Energy Payoffs From R&D

Dollars spent to save energy are as important as dollars spent to find new energy. That's the broad message that can be drawn from a report issued by a committee of the National Research Council, which is part of the National Academy of Sciences.

The committee found that money spent by the federal government over the past two decades to develop technologies that boost energy efficiency and cleaner burning of fossil fuels had a significant payoff. Some $13 billion in federal research produced an economic return of about $40 billion.

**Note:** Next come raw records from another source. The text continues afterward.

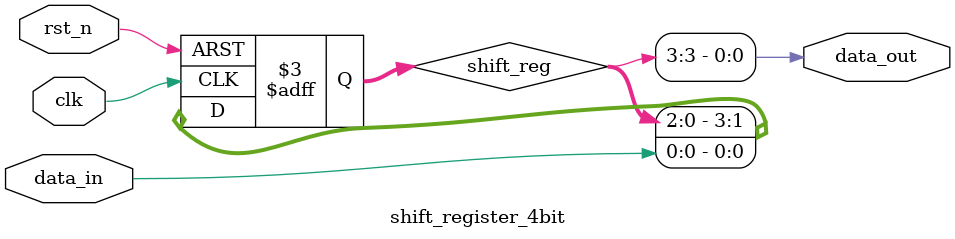
<source format=v>
module shift_register_4bit (
    // Input ports
    input wire clk,      // Clock signal
    input wire rst_n,    // Active-low synchronous reset
    input wire data_in,  // Serial data input

    // Output port
    output wire data_out // Serial data output
);

    // Internal 4-bit register to hold the shifted data.
    reg [3:0] shift_reg;

    // The core logic of the shift register.
    // This block is sensitive to the positive edge of the clock
    // and the negative edge of the reset signal.
    always @(posedge clk or negedge rst_n) begin
        // On reset (rst_n is low), clear the register to all zeros.
        if (!rst_n) begin
            shift_reg <= 4'b0000;
        end
        // On the positive edge of the clock, perform the shift operation.
        else begin
            // The new value of the register is formed by concatenating
            // the lower 3 bits of the current register value with the new data_in.
            // Example: If shift_reg is 1011 and data_in is 0,
            // the new value becomes {011, 0} -> 0110.
            shift_reg <= {shift_reg[2:0], data_in};
        end
    end

    // The output is the most significant bit (MSB) of the register.
    // As data shifts in from the right (LSB), it eventually shifts out from the left (MSB).
    assign data_out = shift_reg[3];

endmodule

</source>
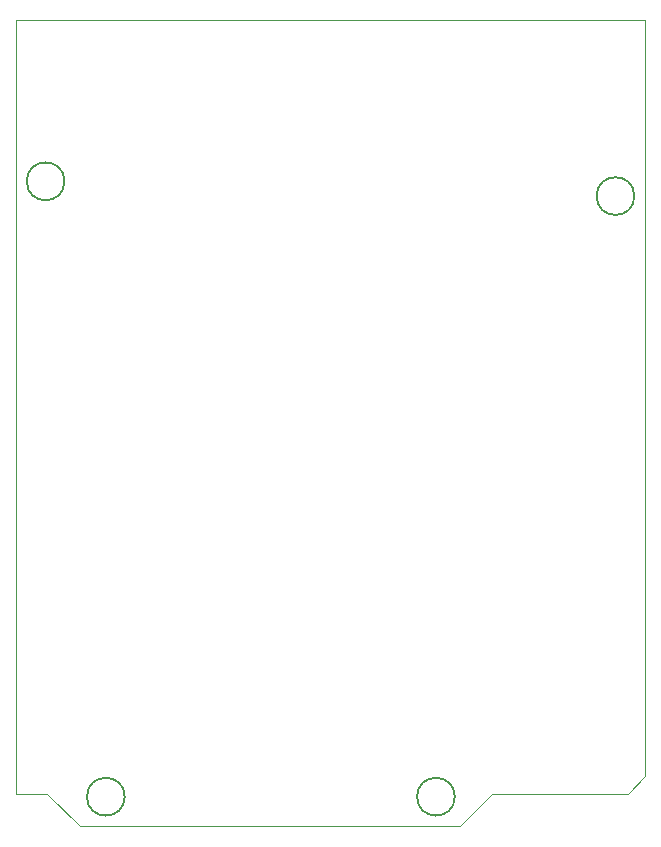
<source format=gbr>
%TF.GenerationSoftware,KiCad,Pcbnew,(6.0.8)*%
%TF.CreationDate,2022-12-17T17:30:56+01:00*%
%TF.ProjectId,anac_2040,616e6163-5f32-4303-9430-2e6b69636164,rev?*%
%TF.SameCoordinates,Original*%
%TF.FileFunction,Profile,NP*%
%FSLAX46Y46*%
G04 Gerber Fmt 4.6, Leading zero omitted, Abs format (unit mm)*
G04 Created by KiCad (PCBNEW (6.0.8)) date 2022-12-17 17:30:56*
%MOMM*%
%LPD*%
G01*
G04 APERTURE LIST*
%TA.AperFunction,Profile*%
%ADD10C,0.200000*%
%TD*%
%TA.AperFunction,Profile*%
%ADD11C,0.100000*%
%TD*%
G04 APERTURE END LIST*
D10*
X165500000Y-120450000D02*
G75*
G03*
X165500000Y-120450000I-1600000J0D01*
G01*
X132450000Y-68350000D02*
G75*
G03*
X132450000Y-68350000I-1600000J0D01*
G01*
D11*
X181624000Y-54701000D02*
X128374000Y-54701000D01*
D10*
X137550000Y-120450000D02*
G75*
G03*
X137550000Y-120450000I-1600000J0D01*
G01*
X180700000Y-69600000D02*
G75*
G03*
X180700000Y-69600000I-1600000J0D01*
G01*
D11*
X131000000Y-120201000D02*
X133724000Y-122951000D01*
X180124000Y-120201000D02*
X181624000Y-118700000D01*
X181624000Y-118700000D02*
X181624000Y-54701000D01*
X168624000Y-120201000D02*
X180124000Y-120201000D01*
X133724000Y-122951000D02*
X165924000Y-122951000D01*
X128374000Y-120201000D02*
X131000000Y-120201000D01*
X165924000Y-122951000D02*
X168624000Y-120201000D01*
X128374000Y-54701000D02*
X128374000Y-120201000D01*
M02*

</source>
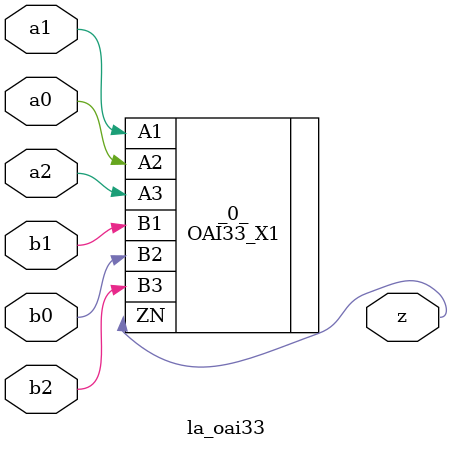
<source format=v>
/* Generated by Yosys 0.37 (git sha1 a5c7f69ed, clang 14.0.0-1ubuntu1.1 -fPIC -Os) */

module la_oai33(a0, a1, a2, b0, b1, b2, z);
  input a0;
  wire a0;
  input a1;
  wire a1;
  input a2;
  wire a2;
  input b0;
  wire b0;
  input b1;
  wire b1;
  input b2;
  wire b2;
  output z;
  wire z;
  OAI33_X1 _0_ (
    .A1(a1),
    .A2(a0),
    .A3(a2),
    .B1(b1),
    .B2(b0),
    .B3(b2),
    .ZN(z)
  );
endmodule

</source>
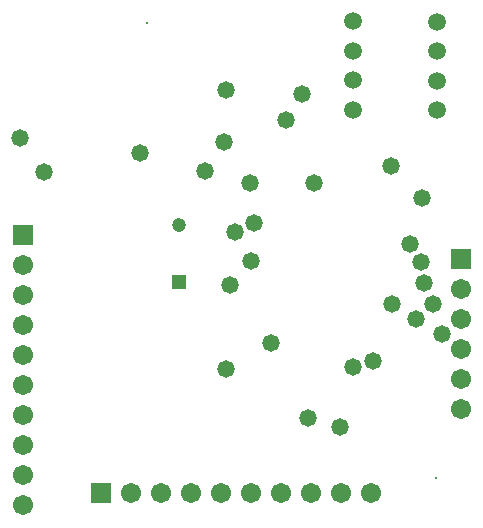
<source format=gbs>
G04 Layer_Color=16711935*
%FSLAX44Y44*%
%MOMM*%
G71*
G01*
G75*
%ADD30R,1.1938X1.1938*%
%ADD31C,1.1938*%
%ADD32C,1.4986*%
%ADD41C,0.2032*%
%ADD42R,1.7032X1.7032*%
%ADD43C,1.7032*%
%ADD44R,1.7032X1.7032*%
%ADD45C,1.4732*%
D30*
X152400Y205232D02*
D03*
D31*
Y254000D02*
D03*
D32*
X299720Y426321D02*
D03*
Y401320D02*
D03*
Y376319D02*
D03*
Y351318D02*
D03*
X370840Y425922D02*
D03*
Y400921D02*
D03*
Y375920D02*
D03*
Y350919D02*
D03*
D41*
X125000Y425000D02*
D03*
X370000Y40000D02*
D03*
D42*
X391160Y224790D02*
D03*
X20320Y245110D02*
D03*
D43*
X391160Y199390D02*
D03*
Y173990D02*
D03*
Y148590D02*
D03*
Y123190D02*
D03*
Y97790D02*
D03*
X20320Y16510D02*
D03*
Y41910D02*
D03*
Y67310D02*
D03*
Y92710D02*
D03*
Y219710D02*
D03*
Y194310D02*
D03*
Y168910D02*
D03*
Y143510D02*
D03*
Y118110D02*
D03*
X314960Y26670D02*
D03*
X289560D02*
D03*
X264160D02*
D03*
X238760D02*
D03*
X213360D02*
D03*
X187960D02*
D03*
X162560D02*
D03*
X137160D02*
D03*
X111760D02*
D03*
D44*
X86360D02*
D03*
D45*
X38100Y298450D02*
D03*
X374650Y161290D02*
D03*
X353060Y173990D02*
D03*
X367030Y186690D02*
D03*
X316230Y138430D02*
D03*
X299720Y133350D02*
D03*
X332740Y186690D02*
D03*
X288290Y82550D02*
D03*
X261620Y90170D02*
D03*
X230246Y154046D02*
D03*
X191770Y132080D02*
D03*
X331470Y303530D02*
D03*
X358140Y276860D02*
D03*
X213360Y223520D02*
D03*
X195580Y203200D02*
D03*
X199390Y247650D02*
D03*
X347980Y237490D02*
D03*
X242570Y342900D02*
D03*
X256540Y364490D02*
D03*
X212090Y289560D02*
D03*
X119380Y314960D02*
D03*
X17780Y327660D02*
D03*
X173990Y299720D02*
D03*
X191770Y368300D02*
D03*
X266700Y289560D02*
D03*
X190500Y323850D02*
D03*
X215900Y255270D02*
D03*
X360045Y204470D02*
D03*
X356870Y222250D02*
D03*
M02*

</source>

Much of that return came from three research projects: (1) refrigerator compressors that use only a third of the electricity consumed by units in the 1970s; (2) more efficient fluorescent lighting; and (3) heat-resistant window glass. It's worth considering what energy bills would be without such nuts-and-bolts advances, spurred by government R&D.

Technology to cut pollution from coal burning was another big plus - though the payoff was more in environmental enhancement than in less use of coal.

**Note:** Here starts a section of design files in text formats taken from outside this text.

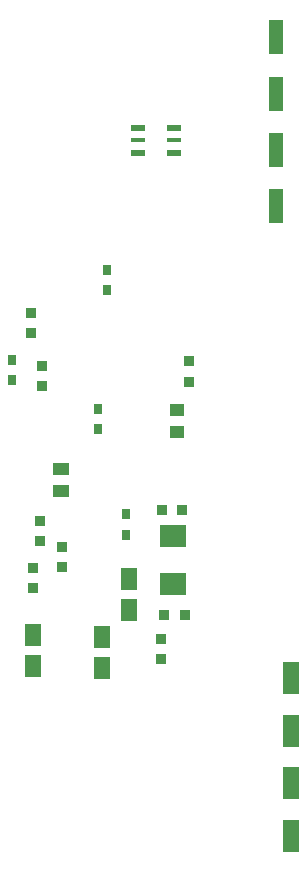
<source format=gbp>
G04 DipTrace 3.2.0.1*
G04 Mwarp.GBP*
%MOIN*%
G04 #@! TF.FileFunction,Paste,Bot*
G04 #@! TF.Part,Single*
%AMOUTLINE2*
4,1,4,
0.027496,-0.054071,
-0.027496,-0.054071,
-0.027496,0.054071,
0.027496,0.054071,
0.027496,-0.054071,
0*%
%AMOUTLINE5*
4,1,4,
0.023559,0.055055,
0.023559,-0.055055,
-0.023559,-0.055055,
-0.023559,0.055055,
0.023559,0.055055,
0*%
%AMOUTLINE8*
4,1,4,
-0.023559,-0.055055,
-0.023559,0.055055,
0.023559,0.055055,
0.023559,-0.055055,
-0.023559,-0.055055,
0*%
%AMOUTLINE11*
4,1,4,
-0.015685,0.017654,
0.015685,0.017654,
0.015685,-0.017654,
-0.015685,-0.017654,
-0.015685,0.017654,
0*%
%AMOUTLINE14*
4,1,4,
-0.017654,-0.015685,
-0.017654,0.015685,
0.017654,0.015685,
0.017654,-0.015685,
-0.017654,-0.015685,
0*%
%AMOUTLINE17*
4,1,4,
0.017654,0.015685,
0.017654,-0.015685,
-0.017654,-0.015685,
-0.017654,0.015685,
0.017654,0.015685,
0*%
%AMOUTLINE20*
4,1,4,
0.015685,-0.017654,
-0.015685,-0.017654,
-0.015685,0.017654,
0.015685,0.017654,
0.015685,-0.017654,
0*%
%AMOUTLINE23*
4,1,4,
0.025528,-0.021591,
-0.025528,-0.021591,
-0.025528,0.021591,
0.025528,0.021591,
0.025528,-0.021591,
0*%
%AMOUTLINE26*
4,1,4,
0.025528,0.03537,
0.025528,-0.03537,
-0.025528,-0.03537,
-0.025528,0.03537,
0.025528,0.03537,
0*%
%AMOUTLINE74*
4,1,4,
-0.043244,-0.03537,
-0.043244,0.03537,
0.043244,0.03537,
0.043244,-0.03537,
-0.043244,-0.03537,
0*%
%ADD53R,0.049087X0.015622*%
%ADD55R,0.049087X0.023496*%
%ADD65R,0.051055X0.043181*%
%ADD67R,0.03137X0.035307*%
%ADD83OUTLINE2*%
%ADD86OUTLINE5*%
%ADD89OUTLINE8*%
%ADD92OUTLINE11*%
%ADD95OUTLINE14*%
%ADD98OUTLINE17*%
%ADD101OUTLINE20*%
%ADD104OUTLINE23*%
%ADD107OUTLINE26*%
%ADD155OUTLINE74*%
%FSLAX26Y26*%
G04*
G70*
G90*
G75*
G01*
G04 BotPaste*
%LPD*%
D83*
X1437889Y2452554D3*
Y2275389D3*
D86*
X1387152Y4588628D3*
Y4399652D3*
D83*
X1437889Y2102554D3*
Y1925389D3*
D89*
X1387889Y4023913D3*
Y4212889D3*
D92*
X569889Y3602140D3*
Y3669069D3*
D67*
X506640Y3512889D3*
Y3445960D3*
X822425Y3746675D3*
Y3813604D3*
D101*
X1097889Y3440140D3*
Y3507069D3*
D104*
X669140Y3150194D3*
Y3075390D3*
D101*
X605354Y3424675D3*
Y3491604D3*
D67*
X791889Y3282140D3*
Y3349069D3*
D65*
X1055889Y3346140D3*
Y3271337D3*
D107*
X895889Y2782140D3*
Y2679778D3*
D67*
X885889Y2930140D3*
Y2997069D3*
D95*
X1073569Y3012889D3*
X1006640D3*
D101*
X599889Y2974140D3*
Y2907211D3*
X673889Y2888140D3*
Y2821211D3*
D107*
X575389Y2594140D3*
Y2491778D3*
D101*
Y2750389D3*
Y2817318D3*
D107*
X806640Y2587890D3*
Y2485528D3*
D98*
X1081640Y2662889D3*
X1014711D3*
D101*
X1003889Y2582140D3*
Y2515211D3*
D155*
X1044140Y2925390D3*
Y2765115D3*
D55*
X1047928Y4285478D3*
D53*
Y4244140D3*
D55*
Y4202801D3*
X927850D3*
D53*
Y4244140D3*
D55*
Y4285478D3*
M02*

</source>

With Congress wrestling to pass energy legislation - and the administration budget, ironically, proposing cuts in just this kind of research - the report should perk up a few ears. A continued commitment to energy-saving research should be an integral part of any new energy policy.

Not that the money should be poured in haphazardly. The research council committee also suggested that projects have clear performance targets, so that DOE planners would have a better sense of when to pull the plug on research that's not paying off.